Design and construction
- Architecture firm: Peddle, Thorp & Walker
- Main contractor: Mainline
- Awards and prizes: New South Wales Enduring Architecture Award, 2013

= AMP Building, Sydney =

The AMP Building is a high-rise office tower in the Sydney central business district on the corner of Alfred, Phillip and Young streets.

==History==
In 1958, the AMP Society announced plans to build a new headquarters in the Sydney central business district on the corner of Alfred, Phillip and Young Streets. It was designed by Peddle, Thorp and Walker architects and was the tallest building in Australia at the time, at 26 storeys and 117 m when completed in 1962, changing the skyline of the city.

It was opened on 23 November 1962 by Prime Minister Robert Menzies.
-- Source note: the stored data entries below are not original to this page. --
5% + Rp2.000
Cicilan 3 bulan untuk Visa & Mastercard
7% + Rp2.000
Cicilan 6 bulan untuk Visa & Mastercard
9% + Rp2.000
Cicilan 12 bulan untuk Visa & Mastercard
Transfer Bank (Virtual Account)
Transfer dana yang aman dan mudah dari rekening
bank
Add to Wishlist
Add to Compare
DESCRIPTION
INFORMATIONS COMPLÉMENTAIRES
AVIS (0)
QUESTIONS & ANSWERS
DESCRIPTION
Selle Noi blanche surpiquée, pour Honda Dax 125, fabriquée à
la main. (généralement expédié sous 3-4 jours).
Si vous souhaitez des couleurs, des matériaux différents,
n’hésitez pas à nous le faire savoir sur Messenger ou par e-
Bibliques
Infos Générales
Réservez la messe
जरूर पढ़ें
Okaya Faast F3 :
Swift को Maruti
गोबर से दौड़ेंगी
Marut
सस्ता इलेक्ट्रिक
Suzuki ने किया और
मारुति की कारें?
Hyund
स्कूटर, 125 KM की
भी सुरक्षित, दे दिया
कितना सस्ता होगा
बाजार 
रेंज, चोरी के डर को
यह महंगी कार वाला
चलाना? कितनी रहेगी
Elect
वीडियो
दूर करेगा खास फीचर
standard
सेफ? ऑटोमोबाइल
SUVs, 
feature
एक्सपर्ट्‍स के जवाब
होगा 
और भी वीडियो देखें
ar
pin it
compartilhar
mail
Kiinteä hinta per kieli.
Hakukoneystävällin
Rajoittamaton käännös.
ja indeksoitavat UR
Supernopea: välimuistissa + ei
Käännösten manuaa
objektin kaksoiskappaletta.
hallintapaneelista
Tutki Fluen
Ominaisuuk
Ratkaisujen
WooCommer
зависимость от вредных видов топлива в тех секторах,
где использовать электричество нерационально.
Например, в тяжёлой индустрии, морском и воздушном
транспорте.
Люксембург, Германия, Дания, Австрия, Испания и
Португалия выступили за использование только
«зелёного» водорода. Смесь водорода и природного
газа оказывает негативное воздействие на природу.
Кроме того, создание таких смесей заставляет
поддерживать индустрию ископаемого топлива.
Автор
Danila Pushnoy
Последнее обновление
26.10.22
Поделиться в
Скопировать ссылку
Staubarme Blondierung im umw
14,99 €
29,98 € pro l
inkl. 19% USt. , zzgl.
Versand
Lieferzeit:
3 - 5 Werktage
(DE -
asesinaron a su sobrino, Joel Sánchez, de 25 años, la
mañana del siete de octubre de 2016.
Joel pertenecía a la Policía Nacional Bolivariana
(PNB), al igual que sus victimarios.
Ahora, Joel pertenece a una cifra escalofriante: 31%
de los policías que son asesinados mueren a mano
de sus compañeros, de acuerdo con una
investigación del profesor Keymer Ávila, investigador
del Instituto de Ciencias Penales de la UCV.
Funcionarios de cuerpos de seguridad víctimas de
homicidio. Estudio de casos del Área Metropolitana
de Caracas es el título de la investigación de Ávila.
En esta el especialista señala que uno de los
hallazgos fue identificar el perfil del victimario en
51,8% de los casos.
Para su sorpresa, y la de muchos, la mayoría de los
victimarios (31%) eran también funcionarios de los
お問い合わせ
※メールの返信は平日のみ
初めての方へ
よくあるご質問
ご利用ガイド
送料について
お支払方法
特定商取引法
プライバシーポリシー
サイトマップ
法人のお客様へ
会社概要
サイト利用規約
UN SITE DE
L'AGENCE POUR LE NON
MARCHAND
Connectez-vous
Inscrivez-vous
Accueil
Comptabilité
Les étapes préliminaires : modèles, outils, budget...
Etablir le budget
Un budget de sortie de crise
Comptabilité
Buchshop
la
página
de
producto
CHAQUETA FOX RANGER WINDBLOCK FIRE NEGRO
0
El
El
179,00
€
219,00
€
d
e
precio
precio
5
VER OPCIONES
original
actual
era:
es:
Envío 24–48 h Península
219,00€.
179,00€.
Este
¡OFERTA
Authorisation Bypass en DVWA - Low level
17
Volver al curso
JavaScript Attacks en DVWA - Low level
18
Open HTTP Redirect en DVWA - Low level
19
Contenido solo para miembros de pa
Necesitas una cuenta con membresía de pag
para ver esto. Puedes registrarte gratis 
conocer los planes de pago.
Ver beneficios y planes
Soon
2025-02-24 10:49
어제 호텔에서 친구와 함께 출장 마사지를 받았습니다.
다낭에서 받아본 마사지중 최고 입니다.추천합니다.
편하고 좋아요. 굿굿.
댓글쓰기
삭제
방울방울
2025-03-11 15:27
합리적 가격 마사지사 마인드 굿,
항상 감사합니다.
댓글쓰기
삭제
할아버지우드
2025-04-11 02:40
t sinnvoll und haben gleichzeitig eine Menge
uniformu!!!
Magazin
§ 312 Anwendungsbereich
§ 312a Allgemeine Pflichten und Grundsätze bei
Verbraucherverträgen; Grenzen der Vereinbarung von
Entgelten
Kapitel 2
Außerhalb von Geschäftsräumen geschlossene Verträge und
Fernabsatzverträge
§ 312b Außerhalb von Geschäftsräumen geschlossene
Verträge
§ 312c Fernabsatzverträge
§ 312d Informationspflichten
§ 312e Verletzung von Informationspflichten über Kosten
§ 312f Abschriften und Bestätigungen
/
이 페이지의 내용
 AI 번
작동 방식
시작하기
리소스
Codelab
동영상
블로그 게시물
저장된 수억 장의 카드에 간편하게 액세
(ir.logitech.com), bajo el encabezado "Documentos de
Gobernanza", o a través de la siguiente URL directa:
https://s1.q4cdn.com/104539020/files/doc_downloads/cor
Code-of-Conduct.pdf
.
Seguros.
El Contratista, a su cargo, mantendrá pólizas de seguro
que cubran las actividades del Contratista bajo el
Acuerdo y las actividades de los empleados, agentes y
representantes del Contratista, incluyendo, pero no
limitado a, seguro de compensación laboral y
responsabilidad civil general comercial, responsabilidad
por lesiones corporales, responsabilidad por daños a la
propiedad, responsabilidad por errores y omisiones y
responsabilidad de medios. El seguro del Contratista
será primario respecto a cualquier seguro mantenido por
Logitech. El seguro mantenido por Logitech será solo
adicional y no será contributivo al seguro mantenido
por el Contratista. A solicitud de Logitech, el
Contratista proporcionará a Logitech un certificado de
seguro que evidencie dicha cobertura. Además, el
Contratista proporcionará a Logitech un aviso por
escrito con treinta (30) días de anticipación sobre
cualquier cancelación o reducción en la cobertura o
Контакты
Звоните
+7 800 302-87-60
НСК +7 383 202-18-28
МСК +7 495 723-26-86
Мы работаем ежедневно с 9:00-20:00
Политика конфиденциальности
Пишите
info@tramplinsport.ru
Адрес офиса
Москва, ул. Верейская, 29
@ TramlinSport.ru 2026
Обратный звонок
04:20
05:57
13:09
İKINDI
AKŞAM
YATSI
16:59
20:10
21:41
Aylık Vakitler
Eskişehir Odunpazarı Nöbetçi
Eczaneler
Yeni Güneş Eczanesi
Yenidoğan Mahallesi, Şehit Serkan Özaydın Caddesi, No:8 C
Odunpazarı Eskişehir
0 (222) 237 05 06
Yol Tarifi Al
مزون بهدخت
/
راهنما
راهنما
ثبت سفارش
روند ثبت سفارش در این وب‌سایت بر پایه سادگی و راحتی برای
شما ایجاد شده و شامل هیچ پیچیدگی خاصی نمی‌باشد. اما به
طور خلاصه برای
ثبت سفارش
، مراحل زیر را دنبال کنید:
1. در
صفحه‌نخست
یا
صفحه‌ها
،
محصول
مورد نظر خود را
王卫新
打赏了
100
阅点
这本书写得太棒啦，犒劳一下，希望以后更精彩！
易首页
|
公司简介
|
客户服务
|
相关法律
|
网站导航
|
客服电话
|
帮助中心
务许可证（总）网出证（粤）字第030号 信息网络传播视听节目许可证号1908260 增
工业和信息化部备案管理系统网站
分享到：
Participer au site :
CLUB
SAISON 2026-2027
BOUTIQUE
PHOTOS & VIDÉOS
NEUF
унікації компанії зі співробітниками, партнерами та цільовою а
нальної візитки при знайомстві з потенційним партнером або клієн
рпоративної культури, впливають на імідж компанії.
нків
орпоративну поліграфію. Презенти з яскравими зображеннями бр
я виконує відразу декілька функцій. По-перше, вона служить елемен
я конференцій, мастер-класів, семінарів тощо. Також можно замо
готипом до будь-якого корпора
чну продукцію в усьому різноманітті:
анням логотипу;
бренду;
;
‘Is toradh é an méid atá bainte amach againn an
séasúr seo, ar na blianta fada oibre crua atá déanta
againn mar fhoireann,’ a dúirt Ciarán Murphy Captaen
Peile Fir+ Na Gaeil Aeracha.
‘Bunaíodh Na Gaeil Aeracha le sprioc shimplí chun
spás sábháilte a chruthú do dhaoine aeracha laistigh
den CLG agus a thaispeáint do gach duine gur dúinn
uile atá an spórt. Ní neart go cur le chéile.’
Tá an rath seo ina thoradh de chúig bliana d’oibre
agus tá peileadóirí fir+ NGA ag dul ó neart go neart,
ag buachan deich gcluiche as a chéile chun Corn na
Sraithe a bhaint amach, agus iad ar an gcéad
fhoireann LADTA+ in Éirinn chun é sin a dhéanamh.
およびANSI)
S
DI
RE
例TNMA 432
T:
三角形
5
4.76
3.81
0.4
The building included a ducted air-conditioning system (a very new technology at the time), and its beams had the longest span yet seen in Australian office buildings. There was also an automatic document conveyor for delivering mail around the building, and its lifts moved at a record 300 m per minute. It had an observation deck on its roof and had over a million visitors in the first two years.

The building was extensively renovated in the early 2020s, and became known as its address, 33 Alfred Street.

==Heritage listing==
In January 2025, the AMP Building was listed on the New South Wales State Heritage Register, "in recognition of its groundbreaking contribution to the state’s architectural and cultural history".